Lysosomal acidity fine-tunes reactive species production in macrophages

Macrophages rely on lysosomes to balance microbial killing with self-protection, generating reactive oxygen and nitrogen species during phagocytosis. Using platinum nanoelectrodes, researchers at Wuhan University tracked these reactive molecules in real time, revealing that lysosomal pH acts as a chemical dial. Acidic conditions favor hydrogen peroxide, while mild alkalinization promotes nitric oxide, peroxynitrite, and nitrite. This precise pH-dependent control shapes immune responses, oxidative stress, and inflammatory signaling, offering insights for therapies targeting macrophage function.

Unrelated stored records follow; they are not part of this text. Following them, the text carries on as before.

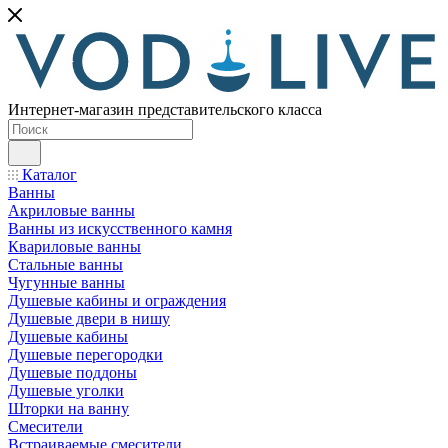
Интернет-магазин представительского класса
Каталог
Ванны
Акриловые ванны
Ванны из искусственного камня
Квариловые ванны
Стальные ванны
Чугунные ванны
Душевые кабины и ограждения
Душевые двери в нишу
Душевые кабины
Душевые перегородки
Душевые поддоны
Душевые уголки
Шторки на ванну
Смесители
Встраиваемые смесители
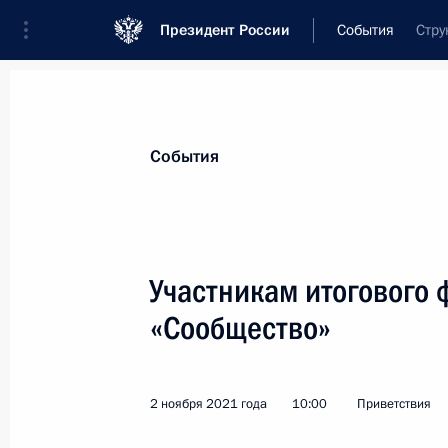
Президент России
События
Стру
Президент
Администрация
Государст
Новости
Стенограммы
Поездки
Те
События
Показа
Участникам итогового 
«Сообщество»
Коллективу Государственного акад
9 ноября 2021 года, 10:00
2 ноября 2021 года
10:00
Приветствия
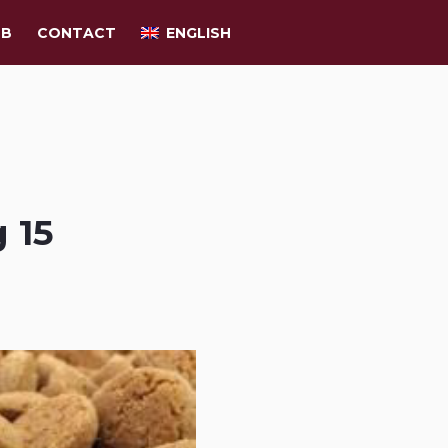
UB
CONTACT
ENGLISH
 15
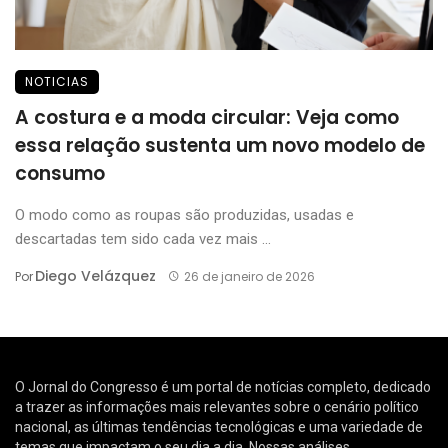
NOTICIAS
A costura e a moda circular: Veja como
essa relação sustenta um novo modelo de
consumo
O modo como as roupas são produzidas, usadas e
descartadas tem sido cada vez mais ...
Diego Velázquez
Por
26 de janeiro de 2026
O Jornal do Congresso é um portal de notícias completo, dedicado
a trazer as informações mais relevantes sobre o cenário político
nacional, as últimas tendências tecnológicas e uma variedade de
temas que impactam o seu dia a dia. Nossas análises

Macrophages, the sentinels of the innate immune system, are tasked with a delicate balancing act: they must destroy invading pathogens while limiting damage to surrounding tissues. Central to this function is phagocytosis, the process by which macrophages engulf and neutralize microbes. During this process, macrophages generate reactive oxygen species (ROS) and reactive nitrogen species (RNS), highly reactive chemical molecules that serve both as microbicidal agents and as signaling mediators. While the importance of ROS and RNS in immune defense is well established, the precise mechanisms that regulate their production and timing within macrophages have remained poorly understood.

Recent research has highlighted lysosomes, membrane-bound organelles known as cellular waste disposers, as pivotal regulatory hubs in immune signaling. Lysosomes not only digest pathogens but also create microenvironments that influence the chemistry of ROS and RNS production. It is speculated that the acidity within lysosomes, typically maintained at low pH, might dictate which reactive species are generated and in what quantity. But how exactly does lysosomal pH control the chemical arsenal of macrophages during phagocytosis, and could pH manipulation alter ROS/RNS production?

To address this question, a research team led by Dr. Wei-Hua Huang from Wuhan University, China, and Dr. Christian Amatore from Xiamen University, China, developed a nanoelectrochemical sensor that enables real-time monitoring of ROS and RNS dynamics directly inside lysosomes. The study was published in Volume 8 of the journal Research on June 5, 2025.

The study showed that lysosomal acidity acts as a fine-tuning mechanism that directs the balance between different reactive species. When lysosomal pH dropped below 5.0, protonation of superoxide anions facilitated the conversion to hydrogen peroxide without changing the production rates of superoxide and nitric oxide precursors. This shift increased oxidative activity within the lysosome while keeping overall ROS generation controlled. Conversely, alkalinization of lysosomes to pH levels above 6.0 promoted higher initial nitric oxide production, which subsequently led to peroxynitrite and nitrite formation. Both acidic and alkaline conditions elevated oxidative stress and stimulated proinflammatory signaling, suggesting that deviations from the optimal lysosomal pH can have significant consequences for immune regulation.

This finding underscores that lysosomes are not passive containers but active chemical modulators, controlling the release and conversion of reactive molecules according to local acidity.

The interplay between ROS and RNS species is also an interesting part of the study. Acidic lysosomes favored hydrogen peroxide formation, optimal for killing certain bacteria, while mild alkalinization promoted peroxynitrite and nitrite accumulation, which may target other pathogens or signal to neighboring immune cells. This nuanced chemical regulation allows macrophages to tailor their microbicidal arsenal to specific microbial threats, an adaptive feature that had long been hypothesized but never directly visualized.

The use of nanoelectrochemical sensors is novel. Previous approaches relied on bulk cell measurements, which averaged ROS/RNS signals across the entire cell and obscured localized dynamics. The nanometer-scale electrodes penetrated the phagocytic cup without disrupting normal cell function, allowing repeated measurements over time. This precision enabled the researchers to map the kinetics of ROS and RNS in unprecedented detail, revealing that temporal regulation and chemical conversion within lysosomes are highly pH-dependent.

The study has therapeutic potential as well. Dysregulated lysosomal pH has been implicated in chronic inflammation, autoimmune disorders, and impaired microbial clearance. Modulating lysosomal acidity could therefore provide a targeted strategy to enhance or suppress macrophage activity. For example, stabilizing lysosomal pH in aged or immunocompromised individuals might boost pathogen clearance, while controlled alkalinization could reduce excessive oxidative stress in autoimmune diseases.

Overall, the study highlights lysosomal pH as a critical determinant of ROS and RNS homeostasis during phagocytosis. By providing real-time, nanoscale insights into reactive species dynamics, the research illuminates a previously hidden layer of immune regulation: how macrophages balance killing microbes while avoiding self-harm.